Judge Cooper in his oral ruling after four days of testimony said the governor’s executive order against mask mandates in schools exceeded his authority because the governor based his authority on a law that he had signed June 29, yet he had violated part of that law while relying on other portions of it. The state is likely to challenge that element of his ruling in higher courts.

But regardless of how higher courts interpret the state’s actions, how can you challenge the principle that the public schools in this state have not only the right but even more so the duty to keep safe the children who are placed in their care – children who in many instances are too young to be inoculated with any protection at all against Covid-19?

No matter how higher courts may rule, we should all be thanking the school boards and superintendents in 10 of the state’s 67 counties including Miami-Dade and Broward who had the courage to institute mask mandates in the face of severe intimidation from the governor and education officials that includes threats to withhold school board salaries and public school funding. 

Thank goodness these local school officials have the guts to do the right thing in the face of totally misplaced intimidation by state officials who are old enough to know better. We understand the childish schoolyard bully but not the governor.

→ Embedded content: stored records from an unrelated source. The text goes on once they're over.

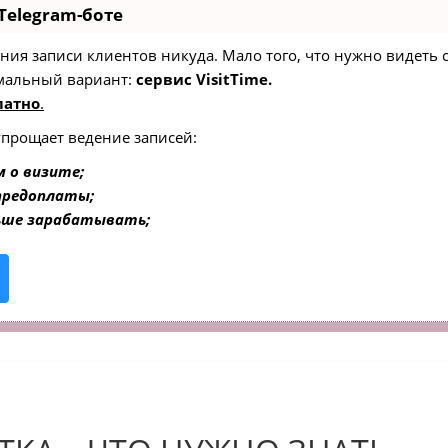
Telegram-боте
едения записи клиентов никуда. Мало того, что нужно видеть
мальный вариант:
сервис VisitTime.
латно
.
упрощает ведение записей:
 о визите;
 предоплаты;
ьше зарабатывать;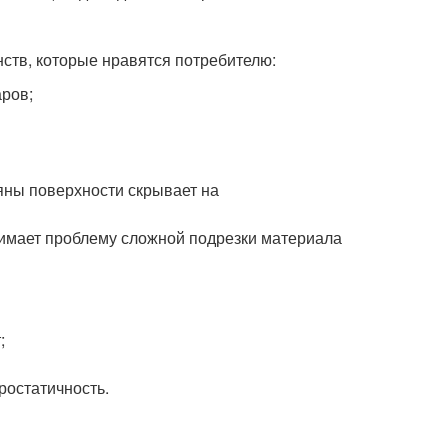
ств, которые нравятся потребителю:
ров;
яны поверхности скрывает на
нимает проблему сложной подрезки материала
;
ростатичность.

2 Responses to Judge labels state mask bullying as ‘without legal authority’

  1. Dale

    September 1, 2021 at 1:05 pm

    I do agree that DeSantis should have left local school boards to their own lunacy. And that parents should pull their children from the system.

  2. R. Santamaria

    September 3, 2021 at 12:39 am

    Mr. Lewis, you have falsely asserted that parents have no legal right to opt out of “inoculations of communicable diseases”. Stating that “no parental right allows families to opt out of that”. Fortunately for Floridians this is completely false! Florida State law recognizes the rights of parents to opt out of vaccinations they do not want, with Religious Exemption form DH681 (and according to the FL Department of Health Website “is issued if immunizations are in conflict with the religious tenets and practices of the child’s parent or guardian” Exemption from Required Immunizations | Florida Department of Health ). This form/document serves to prove that the parent is consciously choosing to opt out, and not simply neglecting their child. You are using an opinion piece to mislead parents on what the facts are. FL parents and families should know and understand that FL has recognized this right for decades. Such a critically misleading, false and disinformative statement is journalistically and ethically reprehensible. Please print the correction to your disinformation.